19/6/2019 – Le guerre, le fughe, l’essere orfani di guerra o senza padre per l’essere frutto di stupri, donne sole con bambini in aree di povertà assoluta: ci sono questi dolori e queste tragedie sullo sfondo del seminario che si terrà giovedì 20 giugno a Reggio Emilia per iniziativa del Progetto Sprar del Comune di Reggio, gestito dalla cooperativa sociale Dimora d’Abramo, ma ci saranno, soprattutto, i percorsi e i modi attraverso i quali tante realtà locali si sono messe in dialogo e da tempo stanno collaborando con altre esperienze dell’area dei Balcani per “attraversare e condividere i percorsi del trauma”, come sottolinea il titolo del seminario.


L’evento – che rappresenterà anche un momento formativo per volontari, operatori e professionisti – chiama in causa operatori sociali con diverse competenze e si inserisce nell’ambito del progetto “Pita e Pasta di Pace” promosso da Iscos Emilia-Romagna (Cisl), cooperativa sociale Madre Teresa (entrambi impegnati in relazioni continue con le aree bosniache sconvolte dalla guerra) insieme al Comune di Reggio Emilia.
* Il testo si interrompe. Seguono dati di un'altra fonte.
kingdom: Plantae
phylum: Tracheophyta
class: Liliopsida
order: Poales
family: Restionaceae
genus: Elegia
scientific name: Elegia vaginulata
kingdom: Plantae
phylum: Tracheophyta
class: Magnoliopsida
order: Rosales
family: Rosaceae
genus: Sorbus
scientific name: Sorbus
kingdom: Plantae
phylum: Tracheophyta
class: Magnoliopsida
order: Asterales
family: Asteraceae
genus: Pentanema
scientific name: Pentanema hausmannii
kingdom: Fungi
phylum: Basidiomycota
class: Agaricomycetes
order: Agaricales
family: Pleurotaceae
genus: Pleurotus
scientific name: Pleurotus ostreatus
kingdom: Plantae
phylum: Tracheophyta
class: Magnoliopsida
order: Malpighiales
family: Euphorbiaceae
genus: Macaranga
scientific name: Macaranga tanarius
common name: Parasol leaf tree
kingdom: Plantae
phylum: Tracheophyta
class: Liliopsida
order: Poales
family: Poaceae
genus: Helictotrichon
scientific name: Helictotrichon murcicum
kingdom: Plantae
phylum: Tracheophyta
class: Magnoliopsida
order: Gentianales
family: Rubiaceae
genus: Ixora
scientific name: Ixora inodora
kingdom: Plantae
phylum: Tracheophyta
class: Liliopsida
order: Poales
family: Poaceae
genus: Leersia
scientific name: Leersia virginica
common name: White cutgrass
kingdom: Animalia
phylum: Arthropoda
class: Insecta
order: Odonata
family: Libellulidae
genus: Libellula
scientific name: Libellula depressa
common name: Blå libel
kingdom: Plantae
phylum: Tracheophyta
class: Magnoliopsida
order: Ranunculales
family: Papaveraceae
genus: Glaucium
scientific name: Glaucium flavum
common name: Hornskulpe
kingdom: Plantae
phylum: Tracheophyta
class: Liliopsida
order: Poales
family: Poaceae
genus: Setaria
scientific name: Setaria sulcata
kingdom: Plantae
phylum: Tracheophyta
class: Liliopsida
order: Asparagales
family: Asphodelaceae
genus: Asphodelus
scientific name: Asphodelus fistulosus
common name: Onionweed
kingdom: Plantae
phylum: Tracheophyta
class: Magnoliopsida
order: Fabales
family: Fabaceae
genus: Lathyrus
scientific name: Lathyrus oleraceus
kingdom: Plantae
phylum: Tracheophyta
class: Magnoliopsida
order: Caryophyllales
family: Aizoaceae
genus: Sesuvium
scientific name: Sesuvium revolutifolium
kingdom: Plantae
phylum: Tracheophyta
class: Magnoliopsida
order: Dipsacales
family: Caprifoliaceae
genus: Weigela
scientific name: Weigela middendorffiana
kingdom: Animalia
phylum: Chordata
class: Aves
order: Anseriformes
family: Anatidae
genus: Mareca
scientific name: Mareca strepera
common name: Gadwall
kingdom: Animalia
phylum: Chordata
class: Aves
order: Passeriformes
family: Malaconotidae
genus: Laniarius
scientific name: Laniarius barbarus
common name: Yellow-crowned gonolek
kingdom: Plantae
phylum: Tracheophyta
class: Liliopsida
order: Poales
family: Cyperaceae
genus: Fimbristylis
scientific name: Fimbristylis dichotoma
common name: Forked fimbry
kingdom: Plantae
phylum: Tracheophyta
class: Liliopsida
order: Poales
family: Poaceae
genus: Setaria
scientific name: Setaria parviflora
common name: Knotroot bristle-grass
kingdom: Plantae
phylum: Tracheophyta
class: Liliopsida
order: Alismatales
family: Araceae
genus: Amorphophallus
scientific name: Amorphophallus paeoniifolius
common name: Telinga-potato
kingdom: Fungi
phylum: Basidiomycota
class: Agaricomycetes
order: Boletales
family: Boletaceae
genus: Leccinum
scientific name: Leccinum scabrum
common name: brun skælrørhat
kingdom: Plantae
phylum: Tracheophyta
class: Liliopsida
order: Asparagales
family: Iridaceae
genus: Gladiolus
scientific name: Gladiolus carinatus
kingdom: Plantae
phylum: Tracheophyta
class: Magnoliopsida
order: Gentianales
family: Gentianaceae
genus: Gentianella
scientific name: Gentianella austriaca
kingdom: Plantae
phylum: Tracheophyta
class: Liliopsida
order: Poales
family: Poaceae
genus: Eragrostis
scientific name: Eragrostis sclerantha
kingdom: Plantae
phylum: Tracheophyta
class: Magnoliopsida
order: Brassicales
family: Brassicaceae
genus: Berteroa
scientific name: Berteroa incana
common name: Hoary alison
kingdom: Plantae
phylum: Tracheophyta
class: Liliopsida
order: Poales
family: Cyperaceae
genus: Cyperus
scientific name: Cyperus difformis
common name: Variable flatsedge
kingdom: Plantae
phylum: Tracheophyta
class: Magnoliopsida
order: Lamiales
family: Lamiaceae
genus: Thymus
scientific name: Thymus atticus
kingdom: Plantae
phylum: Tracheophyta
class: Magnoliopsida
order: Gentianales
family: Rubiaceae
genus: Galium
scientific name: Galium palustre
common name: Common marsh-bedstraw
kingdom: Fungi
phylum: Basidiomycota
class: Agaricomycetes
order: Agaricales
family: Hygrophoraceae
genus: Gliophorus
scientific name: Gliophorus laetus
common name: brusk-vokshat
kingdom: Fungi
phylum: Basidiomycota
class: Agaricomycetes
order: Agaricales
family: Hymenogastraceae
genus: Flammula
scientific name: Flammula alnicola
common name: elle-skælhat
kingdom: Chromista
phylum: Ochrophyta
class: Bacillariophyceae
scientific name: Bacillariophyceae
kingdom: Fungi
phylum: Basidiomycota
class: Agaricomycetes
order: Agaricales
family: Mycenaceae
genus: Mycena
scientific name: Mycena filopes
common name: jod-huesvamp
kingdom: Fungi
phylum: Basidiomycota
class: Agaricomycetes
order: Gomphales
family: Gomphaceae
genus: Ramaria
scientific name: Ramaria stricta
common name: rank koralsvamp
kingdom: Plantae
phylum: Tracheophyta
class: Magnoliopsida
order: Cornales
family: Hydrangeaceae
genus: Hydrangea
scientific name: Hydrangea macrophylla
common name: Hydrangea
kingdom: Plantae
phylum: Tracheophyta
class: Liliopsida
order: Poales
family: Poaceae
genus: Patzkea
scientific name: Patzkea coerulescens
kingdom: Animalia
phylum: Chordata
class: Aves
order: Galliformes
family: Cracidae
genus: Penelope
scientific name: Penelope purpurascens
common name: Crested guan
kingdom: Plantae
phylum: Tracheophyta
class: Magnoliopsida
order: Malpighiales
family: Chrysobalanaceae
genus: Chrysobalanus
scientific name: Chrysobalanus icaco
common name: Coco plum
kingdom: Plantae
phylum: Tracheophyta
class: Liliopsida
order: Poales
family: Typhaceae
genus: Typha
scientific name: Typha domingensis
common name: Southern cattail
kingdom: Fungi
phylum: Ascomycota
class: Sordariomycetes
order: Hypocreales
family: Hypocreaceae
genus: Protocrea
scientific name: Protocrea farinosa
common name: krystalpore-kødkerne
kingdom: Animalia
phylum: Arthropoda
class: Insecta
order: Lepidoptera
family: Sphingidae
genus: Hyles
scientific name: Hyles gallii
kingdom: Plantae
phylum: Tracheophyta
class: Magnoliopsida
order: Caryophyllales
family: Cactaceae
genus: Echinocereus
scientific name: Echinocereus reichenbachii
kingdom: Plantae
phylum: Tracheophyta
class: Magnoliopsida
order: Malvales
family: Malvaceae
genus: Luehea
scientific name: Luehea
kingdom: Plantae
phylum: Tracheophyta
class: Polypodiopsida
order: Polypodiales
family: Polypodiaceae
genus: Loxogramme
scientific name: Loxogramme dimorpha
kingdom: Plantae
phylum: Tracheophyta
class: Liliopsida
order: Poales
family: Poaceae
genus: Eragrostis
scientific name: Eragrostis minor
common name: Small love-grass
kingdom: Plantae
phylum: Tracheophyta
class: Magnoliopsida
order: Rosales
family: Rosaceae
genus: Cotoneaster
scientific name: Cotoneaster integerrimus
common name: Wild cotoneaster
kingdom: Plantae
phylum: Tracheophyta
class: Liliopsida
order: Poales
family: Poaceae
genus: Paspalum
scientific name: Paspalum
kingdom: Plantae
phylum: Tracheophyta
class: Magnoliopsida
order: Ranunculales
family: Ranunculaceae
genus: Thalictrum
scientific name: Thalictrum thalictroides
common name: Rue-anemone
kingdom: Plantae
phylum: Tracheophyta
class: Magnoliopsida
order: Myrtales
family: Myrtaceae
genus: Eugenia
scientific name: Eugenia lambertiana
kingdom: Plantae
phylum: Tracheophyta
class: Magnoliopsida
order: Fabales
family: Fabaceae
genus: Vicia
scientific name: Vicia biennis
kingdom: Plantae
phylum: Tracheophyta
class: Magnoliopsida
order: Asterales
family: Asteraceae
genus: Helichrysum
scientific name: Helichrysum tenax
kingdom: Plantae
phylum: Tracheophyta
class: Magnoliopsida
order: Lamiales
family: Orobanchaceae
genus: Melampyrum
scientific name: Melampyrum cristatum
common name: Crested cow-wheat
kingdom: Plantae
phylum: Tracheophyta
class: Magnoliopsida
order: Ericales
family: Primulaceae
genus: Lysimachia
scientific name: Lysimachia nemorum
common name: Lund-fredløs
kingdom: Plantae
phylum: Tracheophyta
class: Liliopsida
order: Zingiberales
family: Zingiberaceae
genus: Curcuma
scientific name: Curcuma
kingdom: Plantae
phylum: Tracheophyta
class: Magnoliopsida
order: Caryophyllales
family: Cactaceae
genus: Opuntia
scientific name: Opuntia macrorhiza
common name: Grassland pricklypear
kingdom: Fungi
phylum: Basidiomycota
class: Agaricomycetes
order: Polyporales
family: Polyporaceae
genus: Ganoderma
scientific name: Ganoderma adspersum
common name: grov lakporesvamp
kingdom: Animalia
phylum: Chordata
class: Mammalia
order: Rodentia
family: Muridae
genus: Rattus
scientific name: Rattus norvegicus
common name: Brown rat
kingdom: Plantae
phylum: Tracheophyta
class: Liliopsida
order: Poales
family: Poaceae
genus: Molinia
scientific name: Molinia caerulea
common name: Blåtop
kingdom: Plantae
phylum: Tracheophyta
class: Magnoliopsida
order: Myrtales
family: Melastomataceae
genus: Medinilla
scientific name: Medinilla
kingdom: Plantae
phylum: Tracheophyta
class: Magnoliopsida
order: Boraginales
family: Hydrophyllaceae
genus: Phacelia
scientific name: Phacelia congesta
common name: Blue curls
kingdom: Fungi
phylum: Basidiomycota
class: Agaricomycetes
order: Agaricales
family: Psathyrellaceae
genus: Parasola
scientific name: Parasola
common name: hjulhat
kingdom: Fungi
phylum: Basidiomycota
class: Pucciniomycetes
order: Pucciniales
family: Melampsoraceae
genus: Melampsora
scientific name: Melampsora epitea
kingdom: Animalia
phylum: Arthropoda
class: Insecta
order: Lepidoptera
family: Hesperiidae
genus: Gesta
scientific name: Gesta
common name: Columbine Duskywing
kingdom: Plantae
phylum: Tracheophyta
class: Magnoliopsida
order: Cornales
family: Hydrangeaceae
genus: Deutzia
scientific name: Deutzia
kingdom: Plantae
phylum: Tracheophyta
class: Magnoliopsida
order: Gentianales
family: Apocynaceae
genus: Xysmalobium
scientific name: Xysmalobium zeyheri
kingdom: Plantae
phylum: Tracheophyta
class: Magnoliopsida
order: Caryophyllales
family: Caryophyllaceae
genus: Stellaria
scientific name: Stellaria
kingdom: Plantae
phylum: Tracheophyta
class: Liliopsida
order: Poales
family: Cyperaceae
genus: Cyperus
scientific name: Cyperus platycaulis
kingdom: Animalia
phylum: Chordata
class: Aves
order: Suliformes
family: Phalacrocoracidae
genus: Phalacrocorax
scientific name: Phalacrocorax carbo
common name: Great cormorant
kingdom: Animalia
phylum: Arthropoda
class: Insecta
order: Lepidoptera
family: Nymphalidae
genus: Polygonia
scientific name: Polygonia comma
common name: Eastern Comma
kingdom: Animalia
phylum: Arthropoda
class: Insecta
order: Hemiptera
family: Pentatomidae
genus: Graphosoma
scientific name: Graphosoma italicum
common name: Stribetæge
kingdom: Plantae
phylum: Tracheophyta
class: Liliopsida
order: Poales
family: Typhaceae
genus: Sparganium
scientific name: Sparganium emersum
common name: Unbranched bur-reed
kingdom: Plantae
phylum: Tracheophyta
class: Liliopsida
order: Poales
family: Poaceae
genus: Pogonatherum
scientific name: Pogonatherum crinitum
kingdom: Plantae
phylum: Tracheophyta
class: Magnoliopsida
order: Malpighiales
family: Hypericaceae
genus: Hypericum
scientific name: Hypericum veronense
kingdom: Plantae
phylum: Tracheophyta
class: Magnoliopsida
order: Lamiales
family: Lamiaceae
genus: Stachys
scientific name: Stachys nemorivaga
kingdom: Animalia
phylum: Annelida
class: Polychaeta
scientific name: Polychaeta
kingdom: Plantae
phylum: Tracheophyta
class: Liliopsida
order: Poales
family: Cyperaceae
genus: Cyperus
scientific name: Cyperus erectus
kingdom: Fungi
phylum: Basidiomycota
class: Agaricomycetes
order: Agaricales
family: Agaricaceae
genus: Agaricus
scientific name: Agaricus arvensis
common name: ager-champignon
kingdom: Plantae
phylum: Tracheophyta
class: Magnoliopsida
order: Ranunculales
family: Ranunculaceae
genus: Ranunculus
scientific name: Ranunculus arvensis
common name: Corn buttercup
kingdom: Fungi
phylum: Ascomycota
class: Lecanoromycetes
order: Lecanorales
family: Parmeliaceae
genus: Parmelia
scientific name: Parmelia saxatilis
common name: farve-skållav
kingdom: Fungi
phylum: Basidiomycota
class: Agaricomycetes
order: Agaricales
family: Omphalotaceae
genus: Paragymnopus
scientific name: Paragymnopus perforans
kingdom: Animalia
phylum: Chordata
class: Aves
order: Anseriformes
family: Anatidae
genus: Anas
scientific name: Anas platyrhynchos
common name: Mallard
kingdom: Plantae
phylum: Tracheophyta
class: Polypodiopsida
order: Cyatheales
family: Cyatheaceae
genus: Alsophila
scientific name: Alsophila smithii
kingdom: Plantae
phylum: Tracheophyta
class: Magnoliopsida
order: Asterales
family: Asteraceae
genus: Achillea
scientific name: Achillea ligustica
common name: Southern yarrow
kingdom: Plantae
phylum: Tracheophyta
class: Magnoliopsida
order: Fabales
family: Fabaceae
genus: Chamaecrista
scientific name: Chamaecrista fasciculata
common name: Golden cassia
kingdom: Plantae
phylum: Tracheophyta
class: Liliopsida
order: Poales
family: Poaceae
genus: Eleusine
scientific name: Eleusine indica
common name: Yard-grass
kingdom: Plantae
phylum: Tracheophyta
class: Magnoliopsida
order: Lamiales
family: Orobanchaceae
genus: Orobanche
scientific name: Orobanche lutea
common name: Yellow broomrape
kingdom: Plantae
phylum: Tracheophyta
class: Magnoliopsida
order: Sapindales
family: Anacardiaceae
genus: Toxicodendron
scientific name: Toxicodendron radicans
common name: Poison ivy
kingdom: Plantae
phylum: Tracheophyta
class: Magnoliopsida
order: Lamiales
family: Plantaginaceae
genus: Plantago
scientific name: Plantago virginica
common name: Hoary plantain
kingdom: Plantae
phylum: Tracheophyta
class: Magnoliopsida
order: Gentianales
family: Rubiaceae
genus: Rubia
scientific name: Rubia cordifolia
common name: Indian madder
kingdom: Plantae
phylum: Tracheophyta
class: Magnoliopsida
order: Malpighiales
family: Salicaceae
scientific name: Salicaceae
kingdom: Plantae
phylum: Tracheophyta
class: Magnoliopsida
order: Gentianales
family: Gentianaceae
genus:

Ai lavori – in programma dalle 15,00 alle 18,00 nella sala Zavattini di via Fratelli Cervi 70, a Reggio Emilia – interverranno Germana Corradini (dirigente Servizi sociali), Andrea Corsi (Iscos Emilia-Romagna), Luigi Codeluppi (presidente Dimora d’Abramo), Ajna Jusiæ e Aiša Smailoviæ-Hadžihaliloviæ(“Forgetten for children of war” di Sarajevo e associazione “Lotos” di Zenica), Chiara Covri (psicologa e psicoterapeuta, cooperativa sociale Madre Teresa), Erika Bin (referenza accoglienza straordinaria femminile per la Dimora d’Abramo) e Loverci De Moraes (psicologa del progetto Sprar, cooperativa Dimora d’Abramo).
I lavori saranno coordinati da Simona Nicolini del progetto Sprar di Reggio Emilia.